Once a company accepts government-linked or institutional funds, founders are no longer operating purely on personal discretion. They become fiduciaries — people legally obliged to act in the company’s best interests.
2. Weak control over related-party transactions
A well-run company maintains:
- a register of related parties,
- mandatory disclosure rules,
- and board-level approval requirements.
If a transfer to a related entity can occur without triggering these safeguards, the control framework is insufficient.
3. Board approval treated as paperwork, not a gate
Board approval is meant to be a pre-condition, not a formality after the fact.
When boards are informed only after money has moved or worse, not informed at all thrn governance exists in name only.
4. Finance functions without independence
In many startups, finance teams process payments but do not challenge them.
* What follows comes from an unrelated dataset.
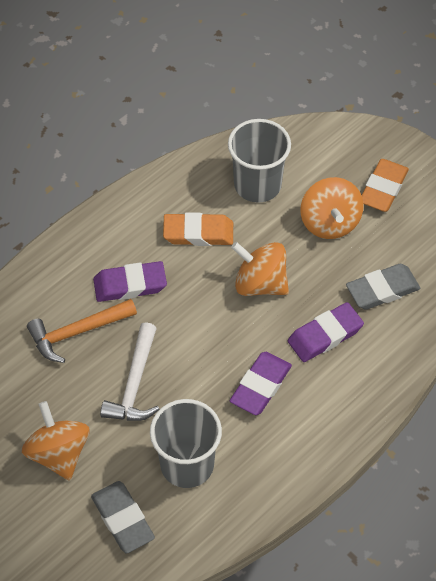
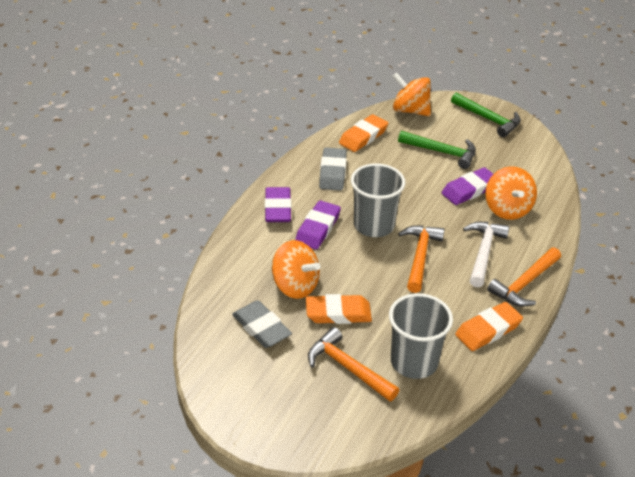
green hammer: none = 0 -> [398,131,476,169] [451,93,521,137] = 2
orange eraser: [163,212,233,246] [361,159,409,212] = 2 -> [306,294,372,324] [339,114,388,152] [455,302,523,351] = 3
orange hammer: [27,299,137,363] = 1 -> [308,327,399,401] [398,225,445,293] [487,247,561,307] = 3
Professionally, this is known as a lack of segregation of duties.
When the same people can propose, approve, and execute payments, control failure becomes a matter of when, not if.
How this should have been detected or prevented
A functioning governance system should have made this transaction difficult or impossible.
For non-professionals:
Think of it like a bank account that requires two keys and a written reason before money can be withdrawn.
For professionals:
These are standard controls expected once institutional capital is involved.
Key safeguards include:
A clear Delegation of Authority through Limits of Authority that sets clear financial limits and other relevant limitarions or powers.
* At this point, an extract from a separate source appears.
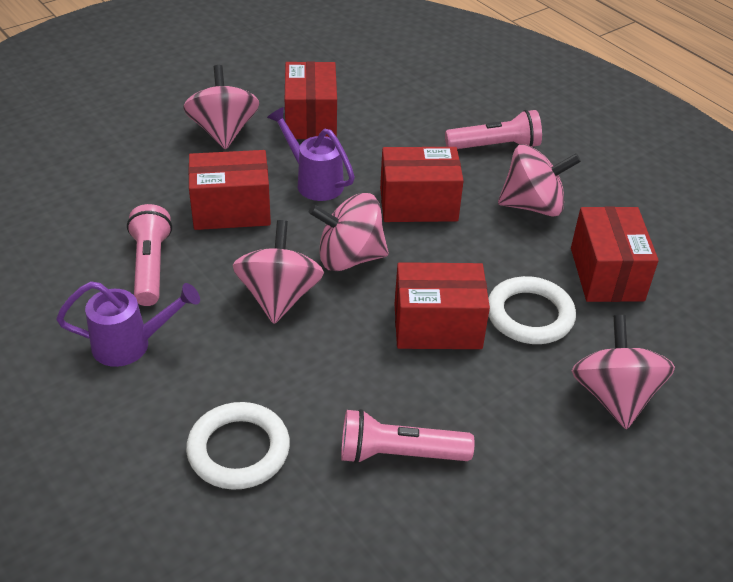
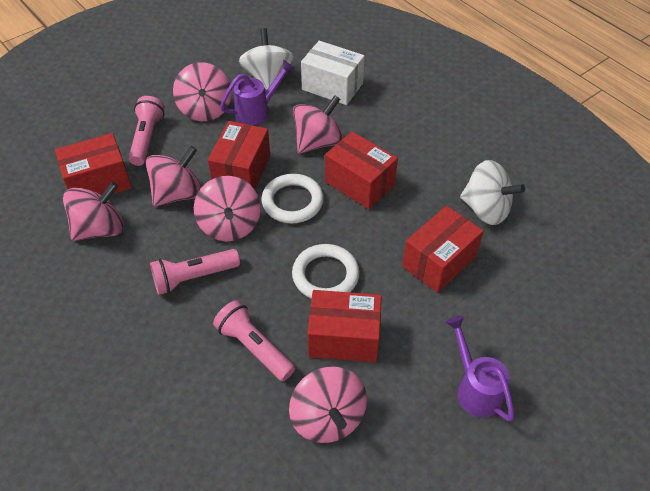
pink spinning top: [183,65,260,149] [232,220,324,324] [309,193,389,271] [498,144,581,217] [572,315,675,429] = 5 -> [63,182,124,241] [146,146,201,207] [173,62,232,121] [194,176,261,241] [289,367,367,443] [293,95,344,154] = 6
white box: none = 0 -> [301,41,365,105] = 1
white spinning top: none = 0 -> [239,28,294,90] [460,160,525,225] = 2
Mandatory board resolutions for:
large payments
any related-party transaction
Dual-signature banking controls
A related-party register reviewed by the board or audit committee
Monthly reporting of non-routine transactions
If these controls exist and function properly, a single individual cannot quietly authorise a transfer of this size.
Quick fix in 30 / 60 / 90 days (aka Practical Remediation)
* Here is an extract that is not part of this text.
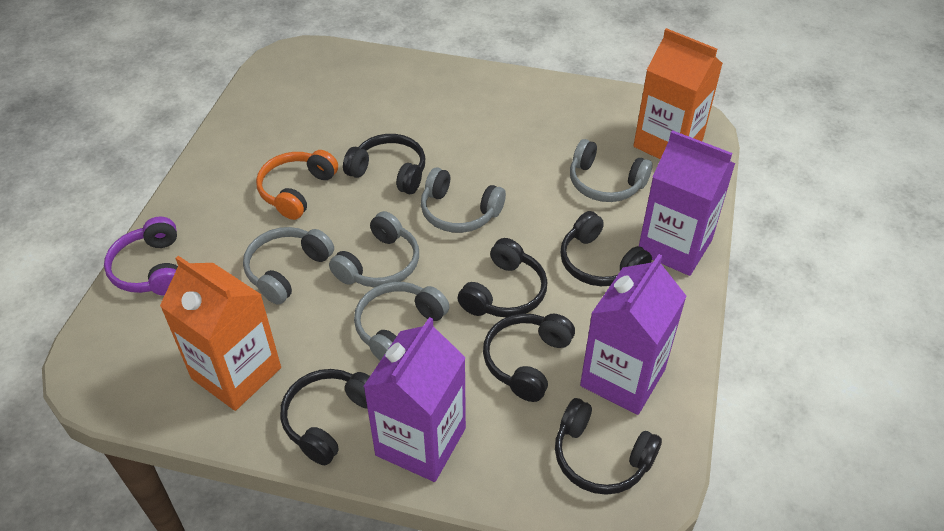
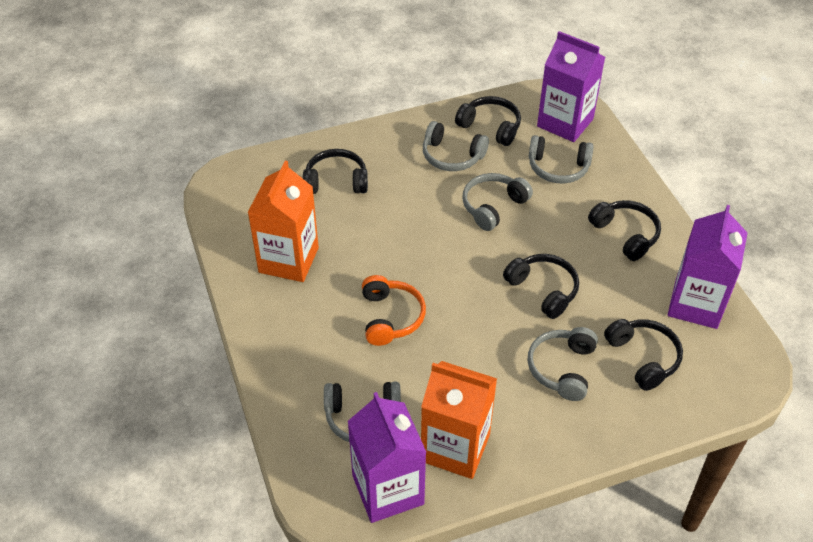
black headphones: [280,369,370,465] [343,134,425,194] [457,238,547,317] [483,313,575,402] [555,398,662,495] [560,211,652,286] = 6 -> [303,149,368,194] [455,96,521,146] [503,254,579,319] [588,200,661,261] [604,319,683,391] = 5
purple headphones: [104,216,178,296] = 1 -> none = 0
This is what a competent response looks like when a company realises its governance is not fit for purpose.
First 30 days — establish hard stops for the long run.
Reset financial approval limits immediately
Require board approval for:
any related-party transaction
any payment above a defined threshold
Lock down bank mandates to require multiple independent signatories
Create or update the related-party register
By 60 days — make decisions traceable and transparent.
Introduce a standard payment approval pack:
purpose of payment
counterparty
conflict declaration
approving authority
Formalise an Audit and Risk Committee, even if small
Require management to report all non-standard payments monthly
By 90 days — align accountability
- Separate founder influence from treasury control
- Appoint a finance lead with independent access to the board
- Tie executive performance metrics to governance compliance
- Conduct a targeted external review of payment and conflict controls
This is not excessive regulation.
It is basic corporate hygiene.
Lessons for everyone
For founders
The moment you accept institutional or public-linked capital, your freedom of action changes. Governance obligations do not wait until the company is “big enough.”
For boards
If you cannot demonstrate that approval mechanisms actually block unauthorised actions, you are not exercising oversight.
For investors and public institutions
Minority ownership does not remove accountability. Capital without enforceable governance creates reputational risk.
For the public
Cases like this are not about personalities. They are about whether systems exist to protect entrusted money.
The court will determine criminal liability.
But the governance lesson is already clear.
A properly designed control framework makes it structurally difficult to misuse company funds — even by founders.
This was preventable.
Only if oversight is treated as a system, not a trust exercise.